Describe the bug
We are trying to send push notifications with APNS from a queues job. However, we are running into issues with the following error:
Connection request timed out. This might indicate a connection deadlock in your application. If you're running long running requests, consider increasing your connection timeout. (AsyncKit/ConnectionPool/EventLoopConnectionPool.swift:213)
After which all other attempts to send another push notification returns the same error. It is almost as if a pipe is clocked up by a request that never completes and releases the connection.
Example
In my example I am dequeuing two jobs Job A and Job B. Job A is sending a push notification to a token and Job B is sending a push notification.
Job A is ran first:
2021-01-25T14:11:17.210+01:00 [ codes.vapor.application ] [ DEBUG ] Send - starting up (APNSwift/APNSwiftConnection.swift:175)
2021-01-25T14:11:17.210+01:00 [ codes.vapor.application ] [ INFO ] Send - sending (APNSwift/APNSwiftConnection.swift:206)
2021-01-25T14:11:17.211+01:00 [ codes.vapor.application ] [ DEBUG ] Request - building (APNSwift/APNSwiftRequestEncoder.swift:70)
2021-01-25T14:11:17.211+01:00 [ codes.vapor.application ] [ TRACE ] Request - built (APNSwift/APNSwiftRequestEncoder.swift:103)
2021-01-25T14:11:17.211+01:00 [ codes.vapor.application ] [ TRACE ] Request - sent (APNSwift/APNSwiftRequestEncoder.swift:107)
as we can see the request is sent.
Now comes Job B right after to run. The environment has 1 eventloop, therefore 1 connection in the pool used by APNS. Therefor this request is put on the waitlist for the other one to finish.
2021-01-25T14:11:17.870+01:00 [ codes.vapor.application ] [ DEBUG ] Connection pool exhausted on this event loop, adding request to waitlist (AsyncKit/ConnectionPool/EventLoopConnectionPool.swift:207)
Exactly 10 seconds later (the standard connectionPoolTimeout
) this error occurs:
2021-01-25T14:11:27.871+01:00 [ codes.vapor.application ] [ ERROR ] Connection request timed out. This might indicate a connection deadlock in your application.

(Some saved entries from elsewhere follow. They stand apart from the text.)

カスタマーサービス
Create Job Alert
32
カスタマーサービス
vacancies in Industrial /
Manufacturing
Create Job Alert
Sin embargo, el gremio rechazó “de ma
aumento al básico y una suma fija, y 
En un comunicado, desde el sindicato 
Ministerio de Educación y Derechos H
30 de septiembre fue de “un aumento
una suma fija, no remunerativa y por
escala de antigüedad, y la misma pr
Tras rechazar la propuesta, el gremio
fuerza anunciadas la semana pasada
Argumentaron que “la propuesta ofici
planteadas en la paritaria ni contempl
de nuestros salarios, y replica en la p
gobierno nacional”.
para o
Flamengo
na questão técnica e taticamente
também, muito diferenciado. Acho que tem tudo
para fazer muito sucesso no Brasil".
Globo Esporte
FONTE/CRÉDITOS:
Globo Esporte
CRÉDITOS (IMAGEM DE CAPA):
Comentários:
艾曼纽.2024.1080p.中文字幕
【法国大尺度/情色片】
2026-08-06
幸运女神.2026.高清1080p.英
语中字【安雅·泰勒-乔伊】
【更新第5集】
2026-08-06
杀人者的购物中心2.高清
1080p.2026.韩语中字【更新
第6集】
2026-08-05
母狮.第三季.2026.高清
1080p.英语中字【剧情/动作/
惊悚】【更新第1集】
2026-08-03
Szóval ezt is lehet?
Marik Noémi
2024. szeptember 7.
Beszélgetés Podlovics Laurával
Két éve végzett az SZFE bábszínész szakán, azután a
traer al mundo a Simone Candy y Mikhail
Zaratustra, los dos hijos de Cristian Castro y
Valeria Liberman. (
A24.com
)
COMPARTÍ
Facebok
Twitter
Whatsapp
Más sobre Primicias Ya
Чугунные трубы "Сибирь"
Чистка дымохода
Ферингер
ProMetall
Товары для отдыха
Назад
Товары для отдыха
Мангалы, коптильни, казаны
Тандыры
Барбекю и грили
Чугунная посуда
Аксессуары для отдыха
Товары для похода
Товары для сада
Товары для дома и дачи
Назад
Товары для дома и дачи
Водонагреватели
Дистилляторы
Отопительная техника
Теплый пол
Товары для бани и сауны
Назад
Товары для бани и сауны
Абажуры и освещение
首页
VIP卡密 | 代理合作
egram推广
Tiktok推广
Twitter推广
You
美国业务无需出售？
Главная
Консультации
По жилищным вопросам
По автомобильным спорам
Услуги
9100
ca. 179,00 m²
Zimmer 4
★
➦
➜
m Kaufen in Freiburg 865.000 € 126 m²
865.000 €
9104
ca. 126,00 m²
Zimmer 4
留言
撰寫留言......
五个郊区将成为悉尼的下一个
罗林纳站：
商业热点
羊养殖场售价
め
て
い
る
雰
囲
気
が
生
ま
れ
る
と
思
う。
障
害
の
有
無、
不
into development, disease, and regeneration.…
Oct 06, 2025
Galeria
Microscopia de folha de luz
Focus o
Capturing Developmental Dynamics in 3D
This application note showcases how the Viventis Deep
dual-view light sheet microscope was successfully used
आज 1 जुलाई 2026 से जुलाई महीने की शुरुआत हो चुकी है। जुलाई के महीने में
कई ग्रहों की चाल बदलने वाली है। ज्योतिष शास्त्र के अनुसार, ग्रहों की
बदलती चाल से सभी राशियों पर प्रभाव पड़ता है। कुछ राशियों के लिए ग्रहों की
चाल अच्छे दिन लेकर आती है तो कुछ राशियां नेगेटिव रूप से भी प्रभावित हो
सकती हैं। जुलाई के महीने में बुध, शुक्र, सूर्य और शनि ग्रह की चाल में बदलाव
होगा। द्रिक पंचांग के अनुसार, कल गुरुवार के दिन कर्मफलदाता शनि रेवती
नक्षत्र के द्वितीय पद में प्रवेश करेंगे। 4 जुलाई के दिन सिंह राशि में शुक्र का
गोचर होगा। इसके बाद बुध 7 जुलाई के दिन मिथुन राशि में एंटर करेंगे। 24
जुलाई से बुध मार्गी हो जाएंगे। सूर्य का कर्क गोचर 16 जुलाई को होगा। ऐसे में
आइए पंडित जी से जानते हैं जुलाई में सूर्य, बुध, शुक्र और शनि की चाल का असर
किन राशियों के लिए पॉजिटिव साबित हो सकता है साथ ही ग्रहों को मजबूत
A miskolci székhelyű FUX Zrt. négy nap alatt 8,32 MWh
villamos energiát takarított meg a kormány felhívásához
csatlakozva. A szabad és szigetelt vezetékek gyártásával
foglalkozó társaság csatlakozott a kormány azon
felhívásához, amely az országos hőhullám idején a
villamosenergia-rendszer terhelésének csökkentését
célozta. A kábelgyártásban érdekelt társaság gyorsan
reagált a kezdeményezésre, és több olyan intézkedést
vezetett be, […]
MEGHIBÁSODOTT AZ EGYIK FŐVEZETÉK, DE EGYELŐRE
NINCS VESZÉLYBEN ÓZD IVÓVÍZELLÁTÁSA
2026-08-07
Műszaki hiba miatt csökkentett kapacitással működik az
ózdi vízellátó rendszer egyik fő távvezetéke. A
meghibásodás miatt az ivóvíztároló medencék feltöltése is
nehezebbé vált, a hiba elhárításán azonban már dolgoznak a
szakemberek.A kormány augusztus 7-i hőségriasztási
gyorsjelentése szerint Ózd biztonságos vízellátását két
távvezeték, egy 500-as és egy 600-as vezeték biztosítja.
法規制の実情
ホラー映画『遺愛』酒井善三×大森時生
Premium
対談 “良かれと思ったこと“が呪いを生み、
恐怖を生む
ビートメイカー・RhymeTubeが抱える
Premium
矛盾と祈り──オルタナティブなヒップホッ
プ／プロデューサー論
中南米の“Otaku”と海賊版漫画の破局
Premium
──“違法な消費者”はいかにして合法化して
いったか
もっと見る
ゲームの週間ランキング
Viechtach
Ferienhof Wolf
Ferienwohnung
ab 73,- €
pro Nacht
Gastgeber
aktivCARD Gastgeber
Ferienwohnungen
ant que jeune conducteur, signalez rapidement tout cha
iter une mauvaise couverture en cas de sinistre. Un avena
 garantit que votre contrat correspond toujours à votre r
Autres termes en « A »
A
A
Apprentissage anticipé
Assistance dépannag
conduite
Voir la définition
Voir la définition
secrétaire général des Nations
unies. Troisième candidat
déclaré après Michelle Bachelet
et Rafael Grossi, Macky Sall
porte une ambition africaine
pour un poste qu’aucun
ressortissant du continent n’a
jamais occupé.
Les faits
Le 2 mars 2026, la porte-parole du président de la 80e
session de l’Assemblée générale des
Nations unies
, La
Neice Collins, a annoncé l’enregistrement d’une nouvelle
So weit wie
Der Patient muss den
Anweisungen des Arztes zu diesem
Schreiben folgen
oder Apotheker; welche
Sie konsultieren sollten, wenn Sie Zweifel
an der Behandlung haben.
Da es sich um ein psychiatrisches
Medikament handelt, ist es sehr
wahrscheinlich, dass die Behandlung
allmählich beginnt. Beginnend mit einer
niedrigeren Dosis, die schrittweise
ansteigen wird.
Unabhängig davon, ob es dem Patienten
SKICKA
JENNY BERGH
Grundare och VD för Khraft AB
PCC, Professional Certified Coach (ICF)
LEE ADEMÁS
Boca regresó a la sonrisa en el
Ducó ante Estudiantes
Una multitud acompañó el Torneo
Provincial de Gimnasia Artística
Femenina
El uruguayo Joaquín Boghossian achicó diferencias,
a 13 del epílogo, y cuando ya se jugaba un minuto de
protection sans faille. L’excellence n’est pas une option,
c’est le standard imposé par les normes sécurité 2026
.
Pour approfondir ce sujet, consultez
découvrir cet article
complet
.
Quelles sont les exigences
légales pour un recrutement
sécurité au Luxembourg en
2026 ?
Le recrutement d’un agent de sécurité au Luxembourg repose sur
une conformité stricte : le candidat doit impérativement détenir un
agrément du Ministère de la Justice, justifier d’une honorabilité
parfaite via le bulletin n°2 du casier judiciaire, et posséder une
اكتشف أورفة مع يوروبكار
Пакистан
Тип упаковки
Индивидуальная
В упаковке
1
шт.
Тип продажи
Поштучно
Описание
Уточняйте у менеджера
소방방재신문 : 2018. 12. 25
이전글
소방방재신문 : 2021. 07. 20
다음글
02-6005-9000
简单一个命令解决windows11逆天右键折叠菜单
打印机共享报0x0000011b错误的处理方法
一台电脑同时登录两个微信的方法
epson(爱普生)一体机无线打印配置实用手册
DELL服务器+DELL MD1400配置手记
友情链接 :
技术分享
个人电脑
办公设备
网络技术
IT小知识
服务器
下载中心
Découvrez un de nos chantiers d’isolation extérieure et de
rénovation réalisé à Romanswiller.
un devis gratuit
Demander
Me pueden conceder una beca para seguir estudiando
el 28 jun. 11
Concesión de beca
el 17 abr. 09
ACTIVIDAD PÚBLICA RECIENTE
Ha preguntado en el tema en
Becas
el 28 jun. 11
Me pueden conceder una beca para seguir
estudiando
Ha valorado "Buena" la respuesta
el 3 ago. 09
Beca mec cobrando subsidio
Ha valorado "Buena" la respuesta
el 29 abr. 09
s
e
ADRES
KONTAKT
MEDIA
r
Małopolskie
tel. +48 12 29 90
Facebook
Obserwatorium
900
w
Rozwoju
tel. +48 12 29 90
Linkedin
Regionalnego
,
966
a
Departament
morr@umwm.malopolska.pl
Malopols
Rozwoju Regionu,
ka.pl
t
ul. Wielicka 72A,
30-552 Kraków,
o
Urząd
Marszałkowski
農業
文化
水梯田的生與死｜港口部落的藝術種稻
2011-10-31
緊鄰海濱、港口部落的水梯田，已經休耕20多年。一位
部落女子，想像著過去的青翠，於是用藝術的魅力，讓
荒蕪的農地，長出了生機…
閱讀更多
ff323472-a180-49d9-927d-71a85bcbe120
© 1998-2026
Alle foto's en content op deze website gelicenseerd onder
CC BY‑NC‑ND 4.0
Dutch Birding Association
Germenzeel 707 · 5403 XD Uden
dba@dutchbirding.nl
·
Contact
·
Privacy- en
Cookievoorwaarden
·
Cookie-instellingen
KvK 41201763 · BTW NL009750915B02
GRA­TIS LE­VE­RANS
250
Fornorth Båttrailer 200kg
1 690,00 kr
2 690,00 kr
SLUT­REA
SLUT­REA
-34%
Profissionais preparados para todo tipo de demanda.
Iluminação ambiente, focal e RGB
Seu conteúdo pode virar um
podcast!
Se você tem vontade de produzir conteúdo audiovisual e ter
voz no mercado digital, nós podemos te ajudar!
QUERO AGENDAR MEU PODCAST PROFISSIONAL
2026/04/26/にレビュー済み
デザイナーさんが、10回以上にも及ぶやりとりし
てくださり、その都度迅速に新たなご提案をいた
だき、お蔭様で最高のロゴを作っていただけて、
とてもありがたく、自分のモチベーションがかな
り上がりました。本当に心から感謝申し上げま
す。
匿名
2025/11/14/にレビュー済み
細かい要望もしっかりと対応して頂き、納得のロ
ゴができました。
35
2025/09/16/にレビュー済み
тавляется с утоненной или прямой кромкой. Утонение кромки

If you're running long running requests, consider increasing your connection timeout. (AsyncKit/ConnectionPool/EventLoopConnectionPool.swift:213)
All subsequent attempts to send a notification returns the same error, it is as if Job A is still using the connection, so others can't.
Potential fixes
I can't think of any other solution than to increase the connection pool timeout, but still 10 seconds is a long time. I don't understand why the response is not returned within that period, even if it's a failure. I would also expect the library to release the connection if it timed out.
Note: This error is not always reproducible, but it happens quite often (daily) and it requires us to restart our servers (to unblock the connection), so it's kind of a big issue.